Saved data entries
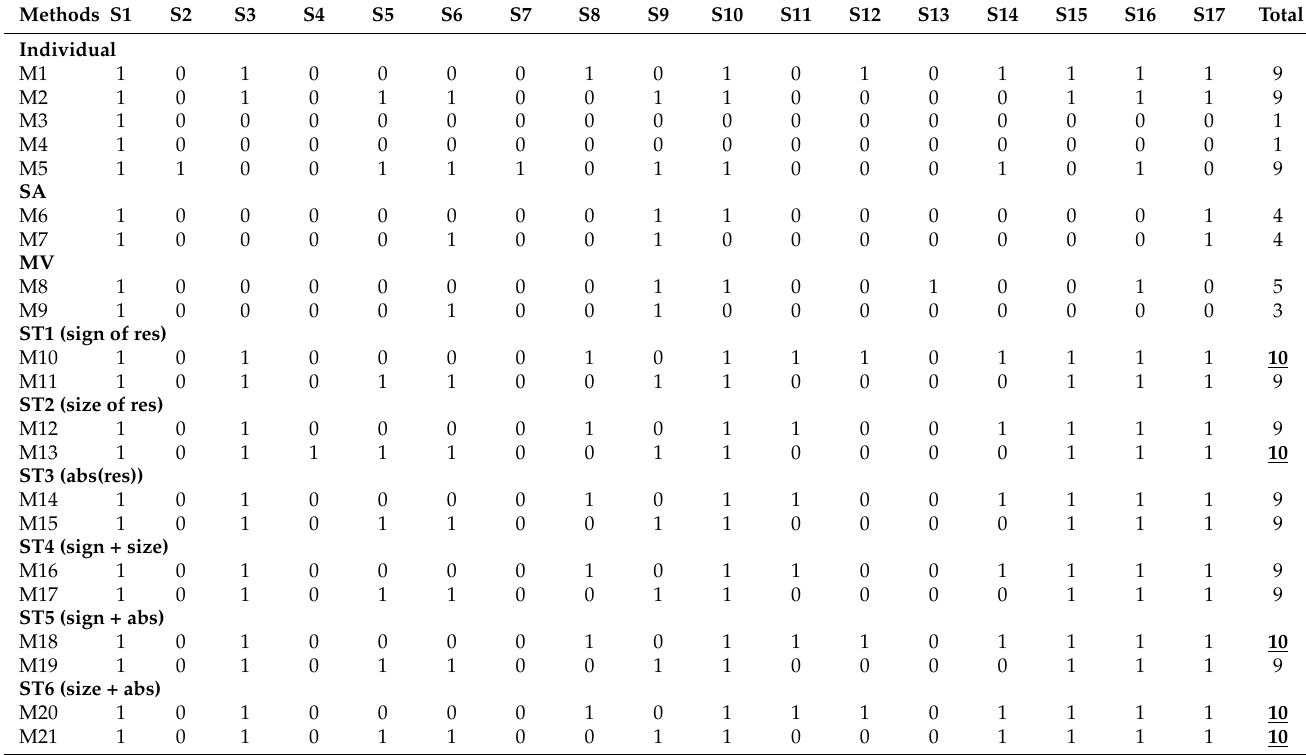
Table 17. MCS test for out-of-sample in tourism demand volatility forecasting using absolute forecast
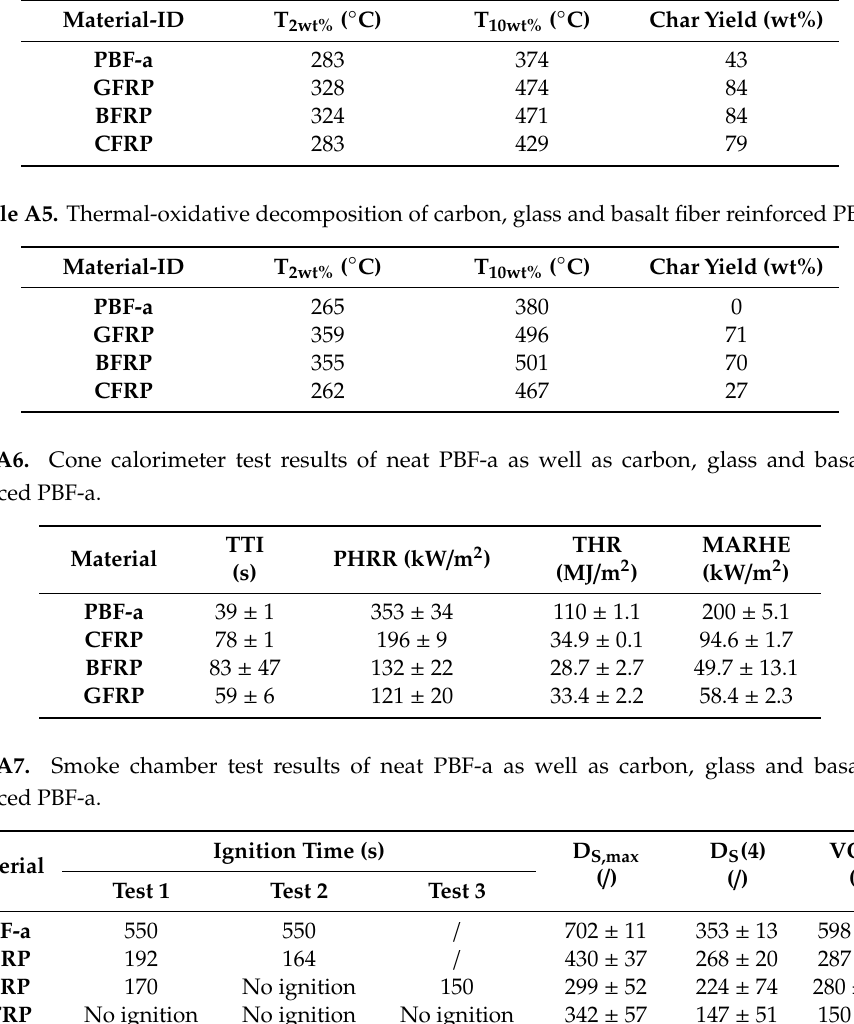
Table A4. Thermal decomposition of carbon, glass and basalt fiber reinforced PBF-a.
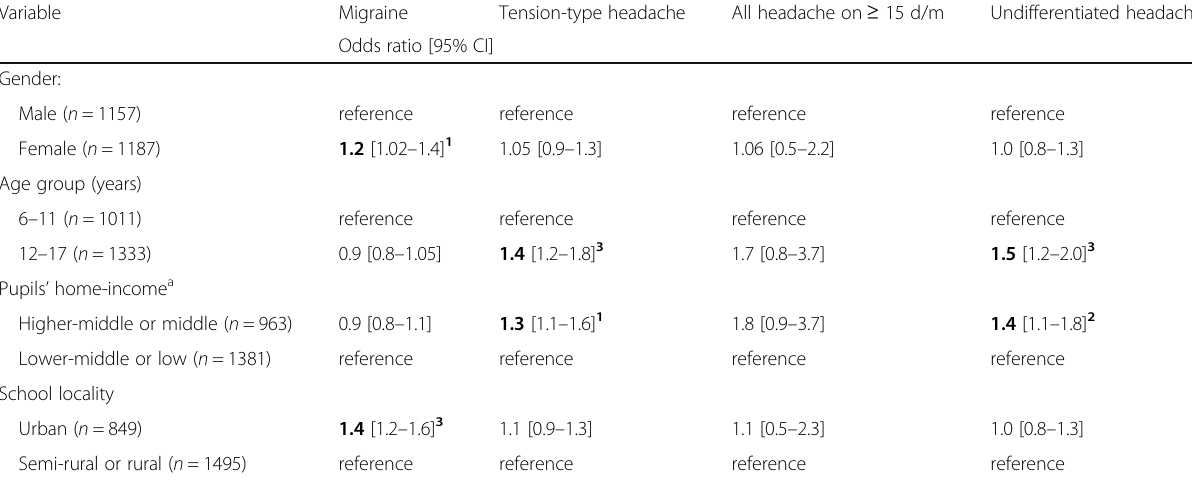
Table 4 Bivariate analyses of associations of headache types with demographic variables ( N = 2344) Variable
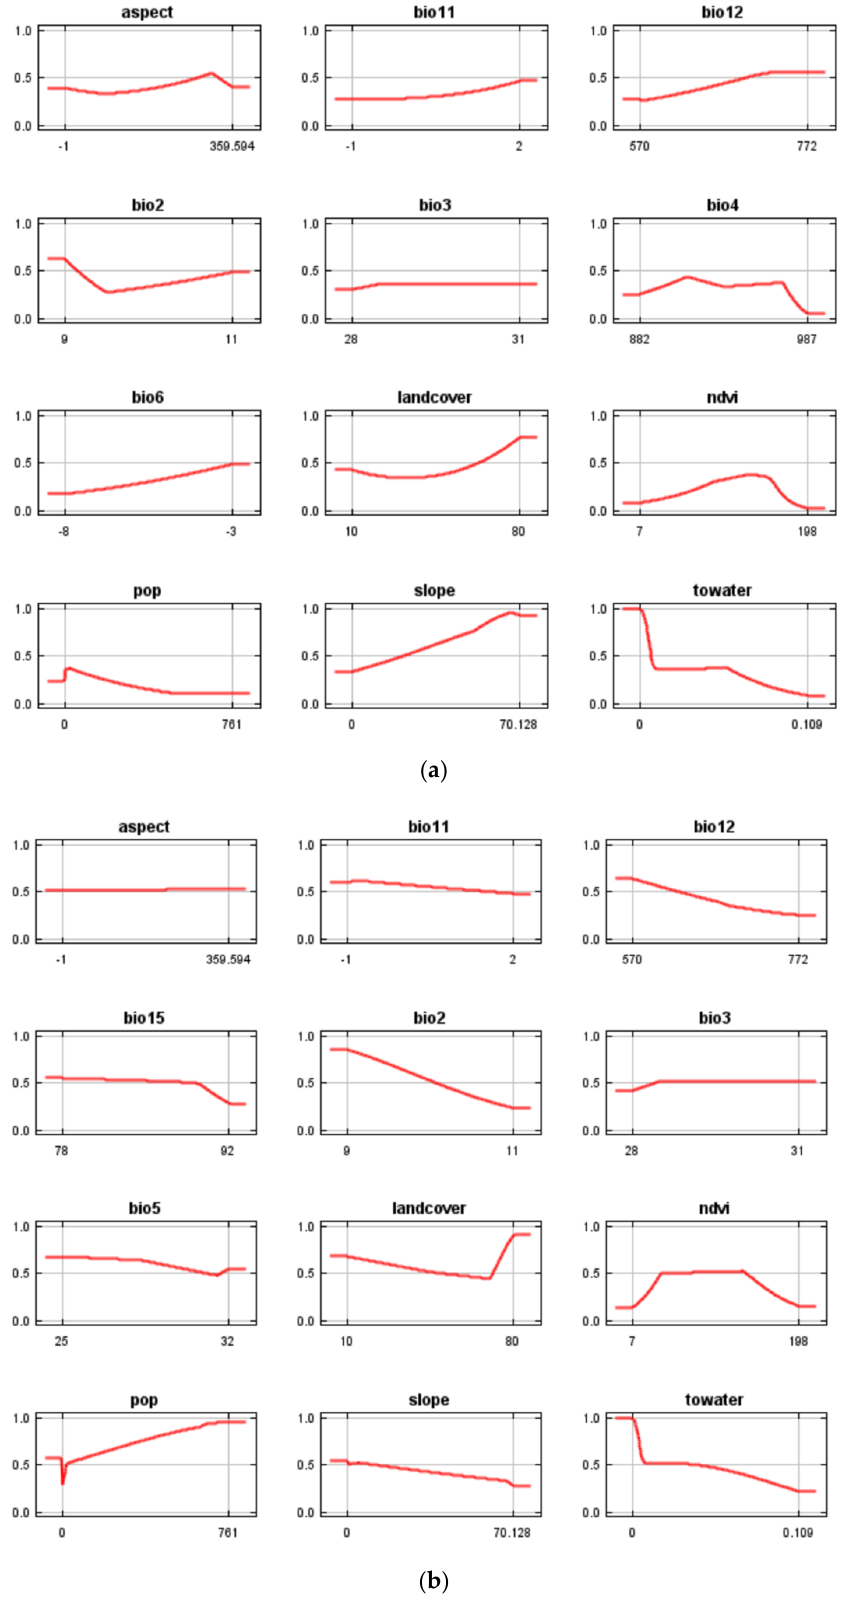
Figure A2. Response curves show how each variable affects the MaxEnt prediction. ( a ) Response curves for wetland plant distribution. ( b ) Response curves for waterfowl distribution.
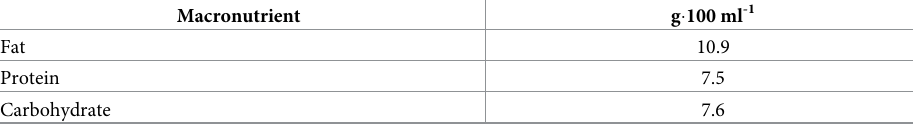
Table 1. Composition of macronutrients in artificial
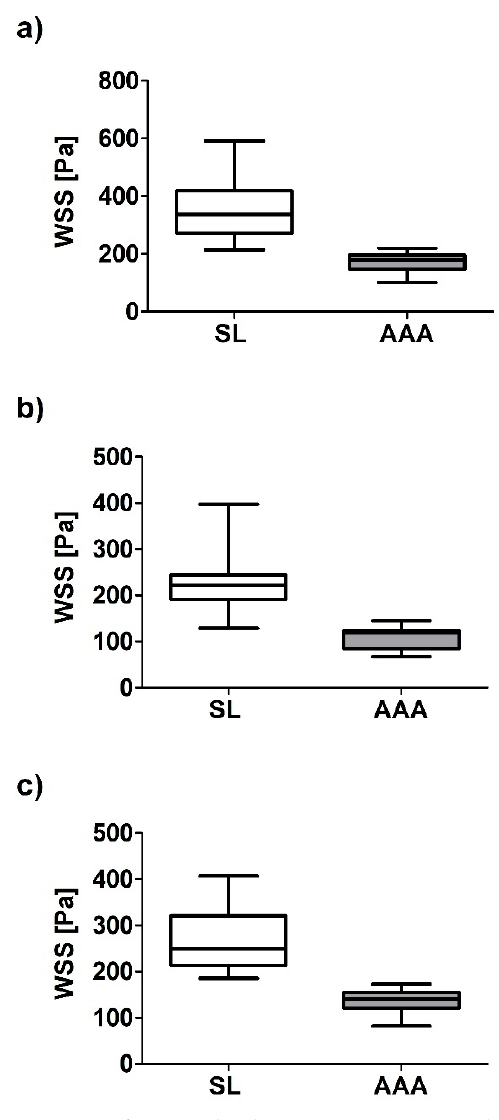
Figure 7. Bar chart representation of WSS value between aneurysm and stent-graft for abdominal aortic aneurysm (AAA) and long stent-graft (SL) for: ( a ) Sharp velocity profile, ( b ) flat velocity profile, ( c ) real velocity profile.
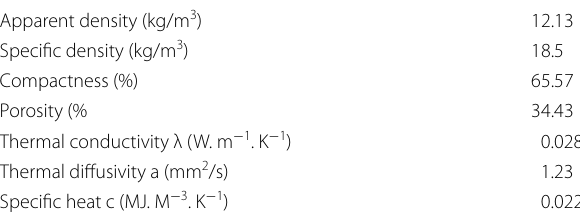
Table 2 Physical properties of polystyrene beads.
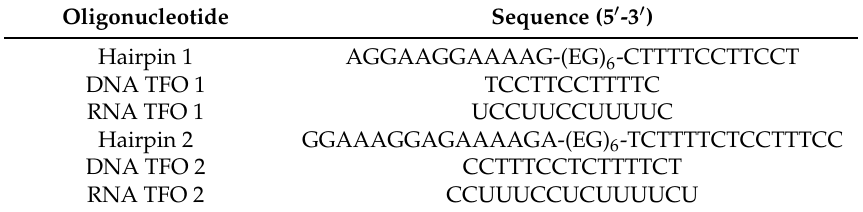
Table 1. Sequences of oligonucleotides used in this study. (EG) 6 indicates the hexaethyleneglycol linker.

Task details:
Check each line of the records for the word "Figure" and extract those that contain it.

Reply:
Figure A2. Response curves show how each variable affects the MaxEnt prediction. ( a ) Response curves for wetland plant distribution. ( b ) Response curves for waterfowl distribution.
Figure 7. Bar chart representation of WSS value between aneurysm and stent-graft for abdominal aortic aneurysm (AAA) and long stent-graft (SL) for: ( a ) Sharp velocity profile, ( b ) flat velocity profile, ( c ) real velocity profile.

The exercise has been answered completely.